## [Exercices]
1. D'après le texte sur les conseils de Bester, combien de mois laisse-t-on au lecteur pour repartir à zéro ?
2. Recopiez le texte sur les conseils de Bester en partant des mots « Qu’on soit musicien » et en vous arrêtant après « relève les copies. ».

## [Texte présenté]
Les bons conseils de Bester pour briller dans l’industrie du disque

Tuto

Qu’on soit musicien indie ou professionnel, star en devenir ou rebelle anti-système, la rentrée est toujours le moment idéal pour prendre de bonnes résolutions. Voici donc dix commandements à respecter (à peu près) à la lettre pour vous assurer célébrité, chance et retour de l’être aimé (le fan). On vous laisse six mois pour repartir à 0 et on relève les copies.

## [Lignes brutes]
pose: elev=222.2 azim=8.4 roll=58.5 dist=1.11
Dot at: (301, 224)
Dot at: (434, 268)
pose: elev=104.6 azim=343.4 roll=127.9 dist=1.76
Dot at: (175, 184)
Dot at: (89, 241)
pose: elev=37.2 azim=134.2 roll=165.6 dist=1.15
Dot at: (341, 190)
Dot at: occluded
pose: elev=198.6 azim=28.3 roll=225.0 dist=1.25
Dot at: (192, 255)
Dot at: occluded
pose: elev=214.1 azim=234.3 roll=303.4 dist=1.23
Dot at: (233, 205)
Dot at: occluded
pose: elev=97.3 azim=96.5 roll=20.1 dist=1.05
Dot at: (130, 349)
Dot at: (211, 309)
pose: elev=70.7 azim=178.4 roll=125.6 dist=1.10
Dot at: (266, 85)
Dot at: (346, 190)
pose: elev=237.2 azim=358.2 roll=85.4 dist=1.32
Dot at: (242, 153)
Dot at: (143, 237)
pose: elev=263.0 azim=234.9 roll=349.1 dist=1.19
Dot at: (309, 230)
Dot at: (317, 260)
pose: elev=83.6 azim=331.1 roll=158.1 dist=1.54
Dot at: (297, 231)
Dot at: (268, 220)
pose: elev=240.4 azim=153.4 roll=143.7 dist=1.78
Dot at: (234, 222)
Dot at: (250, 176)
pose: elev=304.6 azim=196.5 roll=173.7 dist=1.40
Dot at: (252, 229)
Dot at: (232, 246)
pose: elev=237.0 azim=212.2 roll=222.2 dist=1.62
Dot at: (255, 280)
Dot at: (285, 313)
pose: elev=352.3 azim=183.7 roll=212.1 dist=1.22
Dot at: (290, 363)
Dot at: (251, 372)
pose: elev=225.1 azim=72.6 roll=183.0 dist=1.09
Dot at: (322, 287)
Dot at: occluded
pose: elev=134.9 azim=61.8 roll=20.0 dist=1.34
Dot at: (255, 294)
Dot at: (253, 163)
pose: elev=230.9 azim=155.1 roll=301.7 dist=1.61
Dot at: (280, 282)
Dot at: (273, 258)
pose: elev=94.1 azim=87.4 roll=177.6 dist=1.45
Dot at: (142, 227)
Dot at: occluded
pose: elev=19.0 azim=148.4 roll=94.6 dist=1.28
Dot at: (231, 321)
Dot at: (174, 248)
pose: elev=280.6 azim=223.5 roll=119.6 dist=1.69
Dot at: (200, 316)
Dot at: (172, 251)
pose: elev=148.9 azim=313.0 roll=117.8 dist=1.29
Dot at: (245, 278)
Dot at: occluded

## [Solutions ci-dessous]
1. Six mois.

2.
Qu’on soit musicien indie ou professionnel, star en devenir ou rebelle anti-système, la rentrée est toujours le moment idéal pour prendre de bonnes résolutions. Voici donc dix commandements à respecter (à peu près) à la lettre pour vous assurer célébrité, chance et retour de l’être aimé (le fan). On vous laisse six mois pour repartir à 0 et on relève les copies.